= Seymour-Conkling family =

Family of politicians from the US

The Seymour–Conkling family is a family of politicians from the United States.

- Horatio Seymour 1778–1857, U.S. Senator from Vermont 1821–1833.
- Henry Seymour 1780–1837, New York State Senator 1815–1819, 1821–1822. Brother of Horatio Seymour.
  - Origen S. Seymour 1804–1881, Connecticut State Representative 1842 1849–1850 1880, U.S. Representative from Connecticut 1851–1855, Judge in Connecticut 1855–1863, candidate for Governor of Connecticut 1864 1865, Justice of the Connecticut Supreme Court 1870–1874, Chief Justice of the Connecticut Supreme Court 1873–1874. Nephew of Horatio Seymour and Henry Seymour.
  - Horatio Seymour 1810–1886, New York Assemblyman 1842 1844–1846, Mayor of Utica, New York 1843; candidate for Governor of New York 1850; Governor of New York 1853–1855 1863–1865; candidate for the Democratic nomination for President of the United States 1860; delegate to the Democratic National Convention 1864; candidate for President of the United States 1868; Presidential Elector for New York 1876. Son of Henry Seymour.
    - Edward W. Seymour 1832–1892, Connecticut State Senator 1876, U.S. Representative from Connecticut 1873–1877. Son of Origin Storrs Seymour.
      - Horatio Seymour Jr., New York Surveyor 1878–1881. Nephew of Horatio Seymour.

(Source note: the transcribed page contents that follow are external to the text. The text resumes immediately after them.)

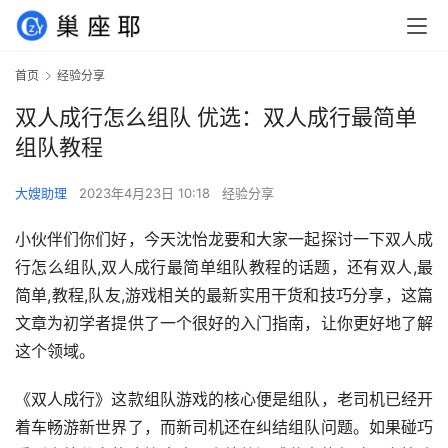
首页
经验分享
双人成行怎么组队 优选：双人成行最简单
组队教程
大嫂助理
2023年4月23日 10:18
经验分享
小伙伴们你们好，今天沈怡龙要和大家一起探讨一下双人成
行怎么组队,双人成行最简单组队教程的话题，还有双人,最
简单,教程,队友,游戏相关的最新实用干货和技巧分享，这篇
文章为初学者提供了一个很好的入门指南，让你更好地了解
这个领域。
《双人成行》这款组队游戏的核心便是组队，老司机已经开
着车畅游新世界了，而新司机还在纠结组队问题。如果碰巧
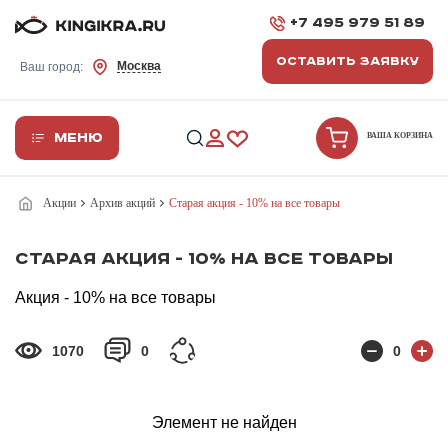
+7 495 979 51 89
ОСТАВИТЬ ЗАЯВКУ
Москва
Ваш город:
Меню
ВАША КОРЗИНА
Акции
Архив акций
Старая акция - 10% на все товары
Старая акция - 10% на все товары
Акция - 10% на все товары
1070
0
0
Элемент не найден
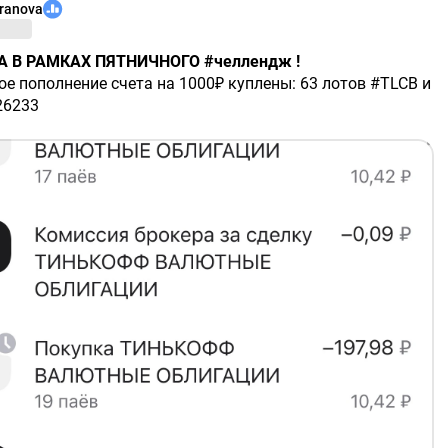
aranova
А В РАМКАХ ПЯТНИЧНОГО #челлендж !
е пополнение счета на 1000₽ куплены: 63 лотов #TLCB и
26233
ной пропорции 50/50 цель достигнута, теперь задача
ивать соотношение.
ь собрали так, что каждый месяц будет приходить
я зарплата.
ции
ю, что 1.5 месяца назад запустила супер
ативную стратегию &Вечный_купон в $T
валютных облигации доходность лучше рынка,
айтесь 👇
я Вечный купон | Т‑Банк Автоследование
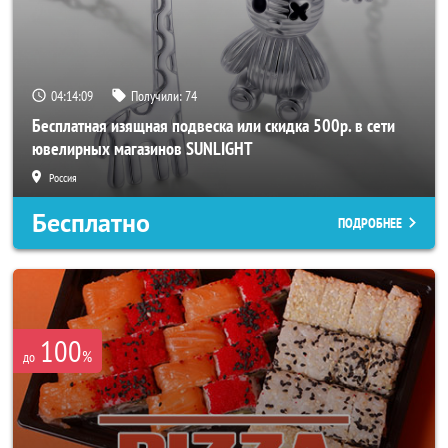
04:14:07
Получили:
74
Бесплатная изящная подвеска или скидка 500р. в сети
ювелирных магазинов SUNLIGHT
Россия
Бесплатно
ПОДРОБНЕЕ
100
%
до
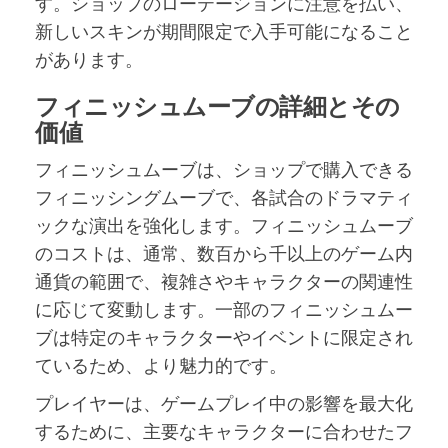
す。ショップのローテーションに注意を払い、
新しいスキンが期間限定で入手可能になること
があります。
フィニッシュムーブの詳細とその
価値
フィニッシュムーブは、ショップで購入できる
フィニッシングムーブで、各試合のドラマティ
ックな演出を強化します。フィニッシュムーブ
のコストは、通常、数百から千以上のゲーム内
通貨の範囲で、複雑さやキャラクターの関連性
に応じて変動します。一部のフィニッシュムー
ブは特定のキャラクターやイベントに限定され
ているため、より魅力的です。
プレイヤーは、ゲームプレイ中の影響を最大化
するために、主要なキャラクターに合わせたフ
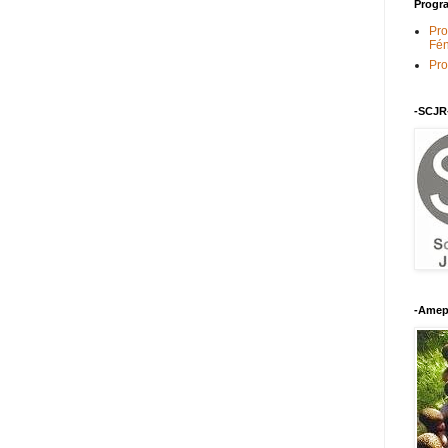
Progra
Pro
Fén
Pro
-SCJR
-Amep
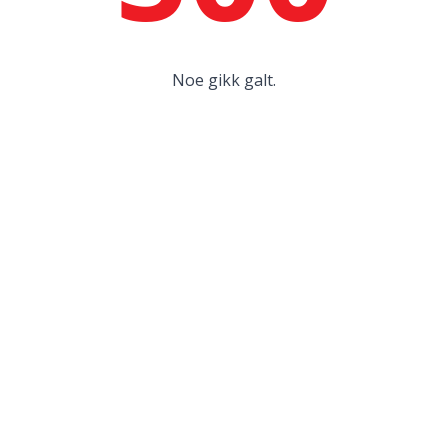
Noe gikk galt.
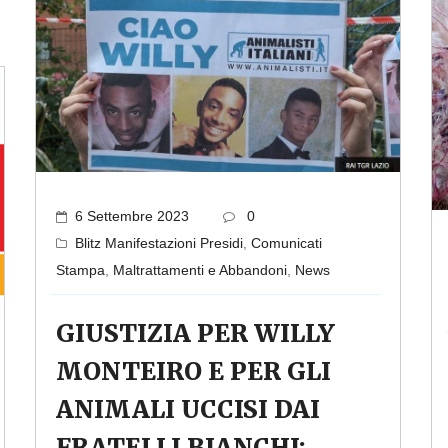
6 Settembre 2023
0
Blitz Manifestazioni Presidi
,
Comunicati
Stampa
,
Maltrattamenti e Abbandoni
,
News
GIUSTIZIA PER WILLY
MONTEIRO E PER GLI
ANIMALI UCCISI DAI
FRATELLI BIANCHI:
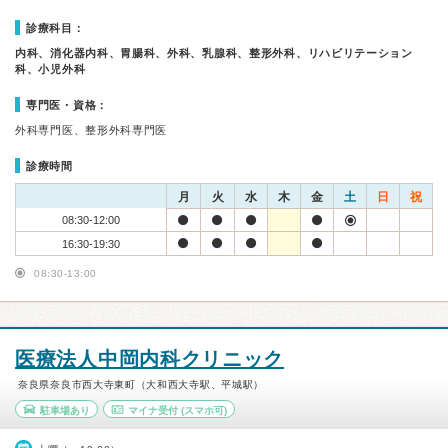
診療科目：
内科、消化器内科、胃腸科、外科、乳腺科、整形外科、リハビリテーション
科、小児外科
専門医・資格：
外科専門医、整形外科専門医
診療時間
月
火
水
木
金
土
日
祝
08:30-12:00
16:30-19:30
08:30-13:00
医療法人中岡内科クリニック
奈良県奈良市西大寺東町（大和西大寺駅、平城駅）
駐車場あり
マイナ受付
(スマホ可)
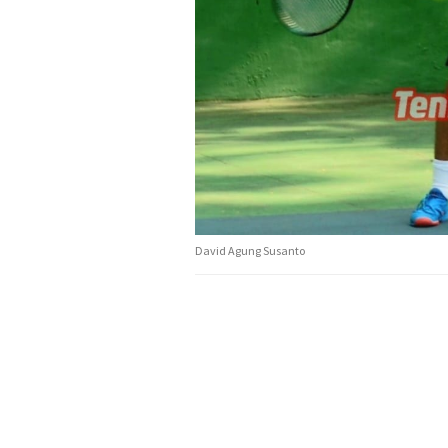
David Agung Susanto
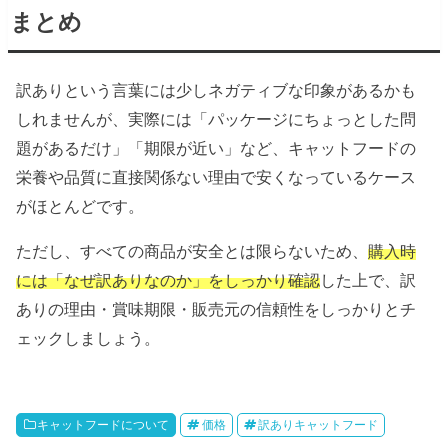
まとめ
訳ありという言葉には少しネガティブな印象があるかも
しれませんが、実際には「パッケージにちょっとした問
題があるだけ」「期限が近い」など、キャットフードの
栄養や品質に直接関係ない理由で安くなっているケース
がほとんどです。
ただし、すべての商品が安全とは限らないため、
購入時
には「なぜ訳ありなのか」をしっかり確認
した上で、訳
ありの理由・賞味期限・販売元の信頼性をしっかりとチ
ェックしましょう。
キャットフードについて
価格
訳ありキャットフード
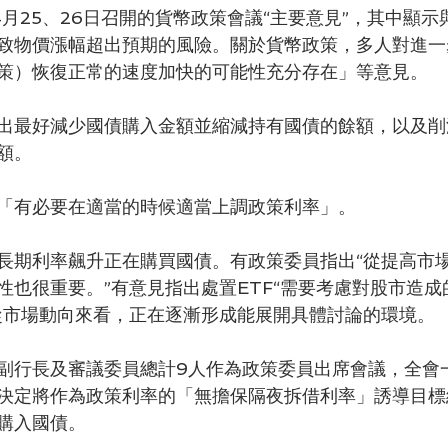
4月25、26日召開的貨幣政策會議“主要意見”，其中顯
致物價漲幅超出預期的風險。關於貨幣政策，多人對進一
策）恢復正常的速度加快的可能性充分存在」等意見。
出最好減少國債購入金額並縮減持有國債的餘額，以及削
額。
「有必要在適當的時候適當上調政策利率」。
長期利率飆升正在購買國債。有政策委員指出“從提高市
性也很重要。”有意見指出處置ETF“需要考慮對股市造成
從市場動向來看，正在逐漸形成能展開具體討論的環境。
副行長及審議委員總計9人作為政策委員出席會議，全會
決定將作為政策利率的「無擔保隔夜拆借利率」誘導目標維
購入國債。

- Alfred Conkling 1789–1874, U.S. Representative from New York 1821–1823, Judge of U.S. District Court of Northern District of New York 1825–1852, U.S. Minister to Mexico 1852–1853.
  - Frederick A. Conkling 1816–1891, U.S. Representative from New York 1861–1863. Son of Alfred Conkling.

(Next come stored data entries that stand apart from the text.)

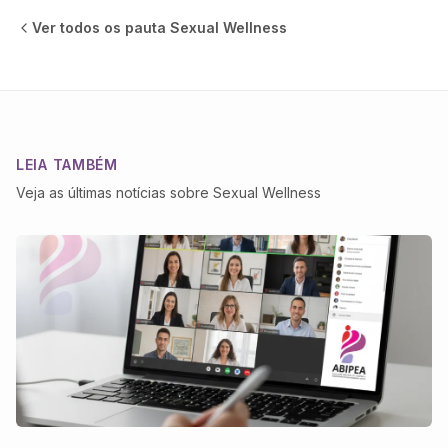
Ver todos os
pauta Sexual Wellness
LEIA TAMBÉM
Veja as últimas notícias sobre
Sexual Wellness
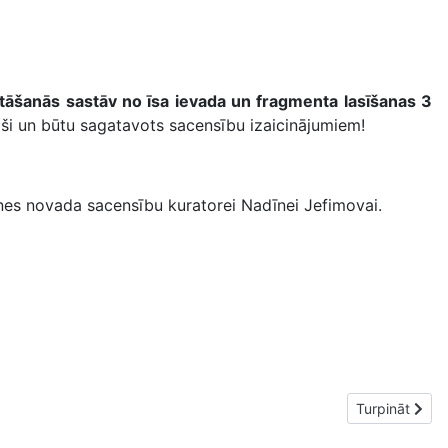
stāšanās sastāv no īsa ievada un fragmenta lasīšanas 3
roši un būtu sagatavots sacensību izaicinājumiem!
knes novada sacensību kuratorei Nadīnei Jefimovai.
Nākamais raks
Turpināt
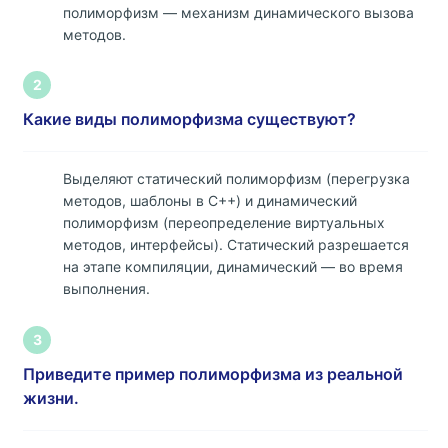
полиморфизм — механизм динамического вызова
методов.
2
Какие виды полиморфизма существуют?
Выделяют статический полиморфизм (перегрузка
методов, шаблоны в C++) и динамический
полиморфизм (переопределение виртуальных
методов, интерфейсы). Статический разрешается
на этапе компиляции, динамический — во время
выполнения.
3
Приведите пример полиморфизма из реальной
жизни.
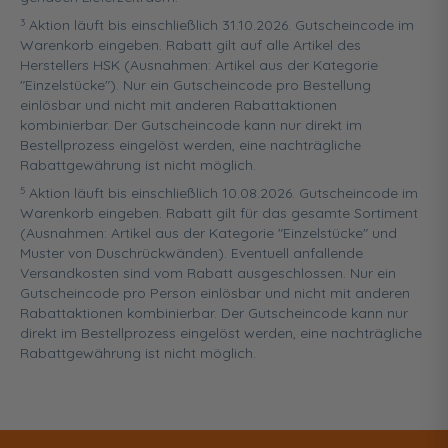
3
Aktion läuft bis einschließlich 31.10.2026. Gutscheincode im
Warenkorb eingeben. Rabatt gilt auf alle Artikel des
Herstellers HSK (Ausnahmen: Artikel aus der Kategorie
"Einzelstücke"). Nur ein Gutscheincode pro Bestellung
einlösbar und nicht mit anderen Rabattaktionen
kombinierbar. Der Gutscheincode kann nur direkt im
Bestellprozess eingelöst werden, eine nachträgliche
Rabattgewährung ist nicht möglich.
5
Aktion läuft bis einschließlich 10.08.2026. Gutscheincode im
Warenkorb eingeben. Rabatt gilt für das gesamte Sortiment
(Ausnahmen: Artikel aus der Kategorie "Einzelstücke" und
Muster von Duschrückwänden). Eventuell anfallende
Versandkosten sind vom Rabatt ausgeschlossen. Nur ein
Gutscheincode pro Person einlösbar und nicht mit anderen
Rabattaktionen kombinierbar. Der Gutscheincode kann nur
direkt im Bestellprozess eingelöst werden, eine nachträgliche
Rabattgewährung ist nicht möglich.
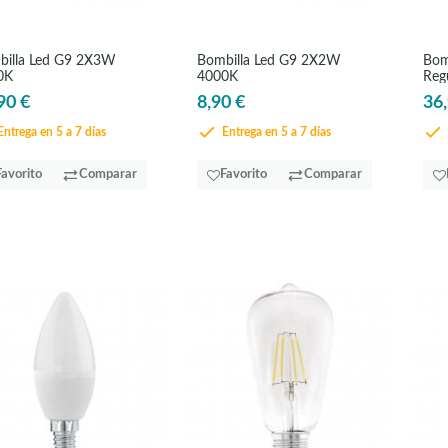
billa Led G9 2X3W
Bombilla Led G9 2X2W
Bom
0K
4000K
Reg
90 €
8,90 €
36,
ntrega en 5 a 7 días
Entrega en 5 a 7 días
Favorito
Comparar
Favorito
Comparar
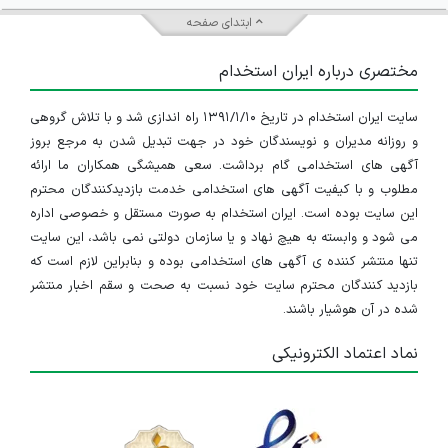
ابتدای صفحه
مختصری درباره ایران استخدام
سایت ایران استخدام در تاریخ ۱۳۹۱/۱/۱۰ راه اندازی شد و با تلاش گروهی
و روزانه مدیران و نویسندگان خود در جهت تبدیل شدن به مرجع بروز
آگهی های استخدامی گام برداشت. سعی همیشگی همکاران ما ارائه
مطلوب و با کیفیت آگهی های استخدامی خدمت بازدیدکنندگان محترم
این سایت بوده است. ایران استخدام به صورت مستقل و خصوصی اداره
می شود و وابسته به هیچ نهاد و یا سازمان دولتی نمی باشد، این سایت
تنها منتشر کننده ی آگهی های استخدامی بوده و بنابراین لازم است که
بازدید کنندگان محترم سایت خود نسبت به صحت و سقم اخبار منتشر
شده در آن هوشیار باشند.
نماد اعتماد الکترونیکی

  - Roscoe Conkling 1829–1888, Mayor of Utica, New York 1858–1859; U.S. Representative from New York 1859–1863 1865–1867; U.S. Senator from New York 1867 1869–1881; candidate for the Republican nomination for President of the United States 1876; delegate to the Republican National Convention 1880. Son of Alfred Conkling, brother-in-law of Horatio Seymour.
  - Alfred Conkling Coxe 1847–1923, Judge of U.S. District Court of Northern District of New York 1882, Judge of U.S. Court of Appeals 1902–1917. Nephew of Alfred Conkling.